:: EXERCISE PROMPT ::
Render the listing, from its first line through the line containing "grande déception après", as a Markdown table with the columns Row and Line. Number each row and leave out blank lines.

:: ENTRIES PROVIDED ::
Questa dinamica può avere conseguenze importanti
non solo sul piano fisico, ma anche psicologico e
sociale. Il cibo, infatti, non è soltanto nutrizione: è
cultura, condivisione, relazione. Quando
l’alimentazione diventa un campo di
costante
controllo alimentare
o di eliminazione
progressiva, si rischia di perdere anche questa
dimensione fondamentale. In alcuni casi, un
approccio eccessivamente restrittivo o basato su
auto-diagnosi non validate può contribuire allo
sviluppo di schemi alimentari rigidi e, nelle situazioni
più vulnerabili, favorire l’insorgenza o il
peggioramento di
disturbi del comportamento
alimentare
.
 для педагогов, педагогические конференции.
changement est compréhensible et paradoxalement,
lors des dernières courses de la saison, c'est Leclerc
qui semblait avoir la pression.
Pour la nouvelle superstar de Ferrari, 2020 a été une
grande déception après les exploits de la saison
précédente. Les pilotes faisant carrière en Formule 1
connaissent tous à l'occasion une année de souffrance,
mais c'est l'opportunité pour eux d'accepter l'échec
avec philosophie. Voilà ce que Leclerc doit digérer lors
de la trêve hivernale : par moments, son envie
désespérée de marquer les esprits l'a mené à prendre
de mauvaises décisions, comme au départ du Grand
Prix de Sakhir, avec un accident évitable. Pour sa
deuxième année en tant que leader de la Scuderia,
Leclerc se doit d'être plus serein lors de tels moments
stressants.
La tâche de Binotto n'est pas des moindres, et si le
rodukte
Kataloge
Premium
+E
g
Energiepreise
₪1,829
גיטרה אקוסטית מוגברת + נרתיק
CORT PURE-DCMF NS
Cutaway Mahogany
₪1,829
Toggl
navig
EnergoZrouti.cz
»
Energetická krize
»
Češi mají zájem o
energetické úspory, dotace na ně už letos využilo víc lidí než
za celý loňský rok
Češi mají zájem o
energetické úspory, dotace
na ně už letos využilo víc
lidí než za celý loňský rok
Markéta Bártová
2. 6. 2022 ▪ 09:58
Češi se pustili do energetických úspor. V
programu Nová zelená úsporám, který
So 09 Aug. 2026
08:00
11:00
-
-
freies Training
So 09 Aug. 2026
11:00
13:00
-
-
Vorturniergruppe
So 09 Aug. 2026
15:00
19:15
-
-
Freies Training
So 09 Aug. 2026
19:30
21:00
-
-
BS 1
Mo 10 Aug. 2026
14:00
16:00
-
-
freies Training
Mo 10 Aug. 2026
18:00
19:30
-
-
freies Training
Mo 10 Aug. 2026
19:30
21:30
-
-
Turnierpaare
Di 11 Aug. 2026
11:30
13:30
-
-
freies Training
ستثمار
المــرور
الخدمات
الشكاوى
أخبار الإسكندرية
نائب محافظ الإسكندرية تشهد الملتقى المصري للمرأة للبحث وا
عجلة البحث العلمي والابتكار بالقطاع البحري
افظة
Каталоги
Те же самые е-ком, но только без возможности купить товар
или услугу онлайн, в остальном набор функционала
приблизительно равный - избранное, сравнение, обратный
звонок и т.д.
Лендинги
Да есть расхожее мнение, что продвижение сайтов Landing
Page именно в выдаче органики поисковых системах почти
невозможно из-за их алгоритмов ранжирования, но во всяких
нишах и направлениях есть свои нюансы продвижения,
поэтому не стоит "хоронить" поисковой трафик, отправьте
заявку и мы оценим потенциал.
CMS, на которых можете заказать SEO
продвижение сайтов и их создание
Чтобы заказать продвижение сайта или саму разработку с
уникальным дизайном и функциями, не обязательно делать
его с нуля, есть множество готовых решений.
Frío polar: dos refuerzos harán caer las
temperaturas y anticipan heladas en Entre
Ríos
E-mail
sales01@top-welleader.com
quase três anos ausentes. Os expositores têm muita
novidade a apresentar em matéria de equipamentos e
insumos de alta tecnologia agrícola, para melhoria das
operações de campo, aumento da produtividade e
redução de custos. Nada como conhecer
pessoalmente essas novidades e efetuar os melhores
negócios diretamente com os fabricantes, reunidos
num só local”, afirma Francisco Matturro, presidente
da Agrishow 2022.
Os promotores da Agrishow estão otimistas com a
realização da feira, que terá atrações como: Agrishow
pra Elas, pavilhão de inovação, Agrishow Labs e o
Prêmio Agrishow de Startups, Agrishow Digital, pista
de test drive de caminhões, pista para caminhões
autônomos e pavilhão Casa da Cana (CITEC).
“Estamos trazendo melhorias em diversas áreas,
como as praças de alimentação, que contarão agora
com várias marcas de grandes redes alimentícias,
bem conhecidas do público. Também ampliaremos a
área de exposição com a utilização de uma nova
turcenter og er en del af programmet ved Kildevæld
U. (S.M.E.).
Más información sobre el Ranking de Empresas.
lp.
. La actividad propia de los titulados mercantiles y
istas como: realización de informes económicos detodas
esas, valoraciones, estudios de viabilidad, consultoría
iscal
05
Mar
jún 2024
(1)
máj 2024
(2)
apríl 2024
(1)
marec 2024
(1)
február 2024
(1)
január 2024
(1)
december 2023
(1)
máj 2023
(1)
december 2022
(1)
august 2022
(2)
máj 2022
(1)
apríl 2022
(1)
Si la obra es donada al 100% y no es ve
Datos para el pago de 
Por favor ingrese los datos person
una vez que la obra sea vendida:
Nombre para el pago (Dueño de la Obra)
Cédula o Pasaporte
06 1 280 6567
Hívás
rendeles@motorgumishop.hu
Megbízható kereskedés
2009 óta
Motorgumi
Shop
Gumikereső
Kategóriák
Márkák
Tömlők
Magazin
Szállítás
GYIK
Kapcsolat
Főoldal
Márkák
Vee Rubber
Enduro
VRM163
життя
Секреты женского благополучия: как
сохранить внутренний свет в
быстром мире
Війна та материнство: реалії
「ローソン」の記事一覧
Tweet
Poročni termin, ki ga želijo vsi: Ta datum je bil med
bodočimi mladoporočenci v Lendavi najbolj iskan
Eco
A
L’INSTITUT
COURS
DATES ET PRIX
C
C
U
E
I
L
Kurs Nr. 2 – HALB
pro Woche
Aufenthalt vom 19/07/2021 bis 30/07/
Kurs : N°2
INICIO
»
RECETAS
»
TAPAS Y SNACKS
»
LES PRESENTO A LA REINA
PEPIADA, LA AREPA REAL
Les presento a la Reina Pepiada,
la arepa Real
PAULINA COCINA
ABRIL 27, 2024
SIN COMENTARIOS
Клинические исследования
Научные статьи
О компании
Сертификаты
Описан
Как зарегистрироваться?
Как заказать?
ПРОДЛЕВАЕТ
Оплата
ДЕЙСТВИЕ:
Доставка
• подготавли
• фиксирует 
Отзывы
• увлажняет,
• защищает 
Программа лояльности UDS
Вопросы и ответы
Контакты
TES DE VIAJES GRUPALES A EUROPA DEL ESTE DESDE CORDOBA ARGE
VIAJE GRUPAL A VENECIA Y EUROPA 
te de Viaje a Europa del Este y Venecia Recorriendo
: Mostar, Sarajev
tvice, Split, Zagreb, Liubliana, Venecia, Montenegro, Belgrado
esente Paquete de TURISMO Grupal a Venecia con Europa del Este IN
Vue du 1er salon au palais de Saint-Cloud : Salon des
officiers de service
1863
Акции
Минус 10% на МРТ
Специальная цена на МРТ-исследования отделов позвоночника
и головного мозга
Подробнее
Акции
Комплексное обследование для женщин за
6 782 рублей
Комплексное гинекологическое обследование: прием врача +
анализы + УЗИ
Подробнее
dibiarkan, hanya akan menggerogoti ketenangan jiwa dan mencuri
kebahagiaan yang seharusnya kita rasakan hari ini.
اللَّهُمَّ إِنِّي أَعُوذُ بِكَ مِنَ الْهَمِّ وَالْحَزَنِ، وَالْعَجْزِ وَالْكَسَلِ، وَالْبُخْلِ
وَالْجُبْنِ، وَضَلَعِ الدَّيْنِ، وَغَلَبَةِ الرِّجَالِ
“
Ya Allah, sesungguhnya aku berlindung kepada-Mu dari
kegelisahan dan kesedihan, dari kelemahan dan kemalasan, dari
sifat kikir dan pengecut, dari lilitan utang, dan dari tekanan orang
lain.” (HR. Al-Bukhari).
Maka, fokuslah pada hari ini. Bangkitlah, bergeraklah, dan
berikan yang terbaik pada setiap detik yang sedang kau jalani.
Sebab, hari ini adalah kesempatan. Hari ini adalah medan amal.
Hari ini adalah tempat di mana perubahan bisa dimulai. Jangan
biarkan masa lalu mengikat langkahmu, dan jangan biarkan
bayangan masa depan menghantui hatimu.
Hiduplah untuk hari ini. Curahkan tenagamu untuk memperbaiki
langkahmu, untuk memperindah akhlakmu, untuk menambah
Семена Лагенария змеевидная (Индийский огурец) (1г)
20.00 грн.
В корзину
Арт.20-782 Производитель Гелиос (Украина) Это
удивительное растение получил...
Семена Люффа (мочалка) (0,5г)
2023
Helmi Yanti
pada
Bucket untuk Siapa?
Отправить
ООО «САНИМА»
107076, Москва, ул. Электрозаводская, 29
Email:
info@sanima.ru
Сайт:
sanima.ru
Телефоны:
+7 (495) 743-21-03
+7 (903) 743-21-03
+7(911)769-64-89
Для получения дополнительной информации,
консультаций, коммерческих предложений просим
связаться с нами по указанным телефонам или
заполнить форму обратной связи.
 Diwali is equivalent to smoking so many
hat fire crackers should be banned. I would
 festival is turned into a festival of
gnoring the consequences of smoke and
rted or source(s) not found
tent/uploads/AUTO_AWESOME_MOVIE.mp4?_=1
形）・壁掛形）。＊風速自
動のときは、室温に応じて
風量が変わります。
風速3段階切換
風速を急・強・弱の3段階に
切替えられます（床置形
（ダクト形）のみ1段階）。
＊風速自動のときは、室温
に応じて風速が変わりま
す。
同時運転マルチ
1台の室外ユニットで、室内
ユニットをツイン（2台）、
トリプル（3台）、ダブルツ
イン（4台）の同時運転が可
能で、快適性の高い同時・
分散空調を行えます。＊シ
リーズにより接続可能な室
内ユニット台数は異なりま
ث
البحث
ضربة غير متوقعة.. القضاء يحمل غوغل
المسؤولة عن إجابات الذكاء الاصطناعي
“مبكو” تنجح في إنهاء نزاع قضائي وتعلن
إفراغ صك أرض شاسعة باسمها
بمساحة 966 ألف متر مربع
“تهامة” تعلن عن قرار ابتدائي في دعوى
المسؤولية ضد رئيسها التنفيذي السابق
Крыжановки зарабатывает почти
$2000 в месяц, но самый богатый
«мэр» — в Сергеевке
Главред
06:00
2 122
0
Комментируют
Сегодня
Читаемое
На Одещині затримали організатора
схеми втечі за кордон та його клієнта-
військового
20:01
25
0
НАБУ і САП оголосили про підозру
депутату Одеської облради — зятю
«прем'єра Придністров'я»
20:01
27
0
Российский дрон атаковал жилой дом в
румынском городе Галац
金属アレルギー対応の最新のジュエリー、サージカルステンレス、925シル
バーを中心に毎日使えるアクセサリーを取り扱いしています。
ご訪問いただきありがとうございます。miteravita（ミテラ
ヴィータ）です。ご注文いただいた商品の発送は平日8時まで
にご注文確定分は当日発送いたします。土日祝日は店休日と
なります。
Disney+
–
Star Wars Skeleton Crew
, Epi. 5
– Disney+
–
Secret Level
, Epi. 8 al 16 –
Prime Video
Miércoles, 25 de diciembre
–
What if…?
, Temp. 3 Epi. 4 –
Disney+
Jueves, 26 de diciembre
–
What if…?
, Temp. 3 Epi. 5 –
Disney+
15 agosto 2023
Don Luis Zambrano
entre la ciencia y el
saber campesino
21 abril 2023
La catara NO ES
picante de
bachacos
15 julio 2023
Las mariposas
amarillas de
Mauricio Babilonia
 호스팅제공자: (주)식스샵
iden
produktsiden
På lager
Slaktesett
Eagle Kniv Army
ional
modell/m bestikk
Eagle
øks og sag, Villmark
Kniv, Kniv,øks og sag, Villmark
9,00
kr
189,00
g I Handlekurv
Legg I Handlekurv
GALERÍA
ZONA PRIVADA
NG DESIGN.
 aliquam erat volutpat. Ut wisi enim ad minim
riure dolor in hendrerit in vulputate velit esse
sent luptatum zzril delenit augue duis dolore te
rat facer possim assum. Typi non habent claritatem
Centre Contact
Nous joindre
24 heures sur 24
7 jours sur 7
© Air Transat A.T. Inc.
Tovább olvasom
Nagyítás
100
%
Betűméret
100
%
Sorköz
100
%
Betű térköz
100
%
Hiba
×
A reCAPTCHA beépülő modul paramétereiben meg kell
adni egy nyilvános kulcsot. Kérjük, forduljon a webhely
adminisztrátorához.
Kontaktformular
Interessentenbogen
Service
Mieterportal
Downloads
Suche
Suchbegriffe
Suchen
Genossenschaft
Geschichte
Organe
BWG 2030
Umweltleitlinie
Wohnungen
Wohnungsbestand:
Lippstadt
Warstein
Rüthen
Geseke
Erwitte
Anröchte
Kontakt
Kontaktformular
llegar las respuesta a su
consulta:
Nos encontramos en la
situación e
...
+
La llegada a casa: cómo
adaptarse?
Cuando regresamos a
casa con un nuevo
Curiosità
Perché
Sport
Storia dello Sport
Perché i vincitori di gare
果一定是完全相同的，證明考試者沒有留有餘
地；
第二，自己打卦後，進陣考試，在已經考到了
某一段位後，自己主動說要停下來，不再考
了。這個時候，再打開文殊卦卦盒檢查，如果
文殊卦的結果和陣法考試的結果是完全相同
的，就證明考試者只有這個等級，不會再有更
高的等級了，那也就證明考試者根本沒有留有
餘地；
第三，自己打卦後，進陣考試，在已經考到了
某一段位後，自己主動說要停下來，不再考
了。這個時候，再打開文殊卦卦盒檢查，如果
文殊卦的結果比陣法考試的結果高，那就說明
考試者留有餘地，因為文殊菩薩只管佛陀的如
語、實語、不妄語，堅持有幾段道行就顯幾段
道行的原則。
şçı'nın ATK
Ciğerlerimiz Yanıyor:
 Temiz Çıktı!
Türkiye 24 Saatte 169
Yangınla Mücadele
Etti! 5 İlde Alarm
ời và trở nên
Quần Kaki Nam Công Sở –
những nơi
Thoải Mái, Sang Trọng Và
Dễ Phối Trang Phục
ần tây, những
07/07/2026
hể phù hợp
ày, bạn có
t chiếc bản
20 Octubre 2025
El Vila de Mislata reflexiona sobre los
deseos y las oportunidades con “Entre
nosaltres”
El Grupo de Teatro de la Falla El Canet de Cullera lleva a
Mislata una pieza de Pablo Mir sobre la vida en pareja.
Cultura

:: WRITTEN SOLUTION ::
| Row | Line |
|---|---|
| 1 | Questa dinamica può avere conseguenze importanti |
| 2 | non solo sul piano fisico, ma anche psicologico e |
| 3 | sociale. Il cibo, infatti, non è soltanto nutrizione: è |
| 4 | cultura, condivisione, relazione. Quando |
| 5 | l’alimentazione diventa un campo di |
| 6 | costante |
| 7 | controllo alimentare |
| 8 | o di eliminazione |
| 9 | progressiva, si rischia di perdere anche questa |
| 10 | dimensione fondamentale. In alcuni casi, un |
| 11 | approccio eccessivamente restrittivo o basato su |
| 12 | auto-diagnosi non validate può contribuire allo |
| 13 | sviluppo di schemi alimentari rigidi e, nelle situazioni |
| 14 | più vulnerabili, favorire l’insorgenza o il |
| 15 | peggioramento di |
| 16 | disturbi del comportamento |
| 17 | alimentare |
| 18 | . |
| 19 |  для педагогов, педагогические конференции. |
| 20 | changement est compréhensible et paradoxalement, |
| 21 | lors des dernières courses de la saison, c'est Leclerc |
| 22 | qui semblait avoir la pression. |
| 23 | Pour la nouvelle superstar de Ferrari, 2020 a été une |
| 24 | grande déception après les exploits de la saison |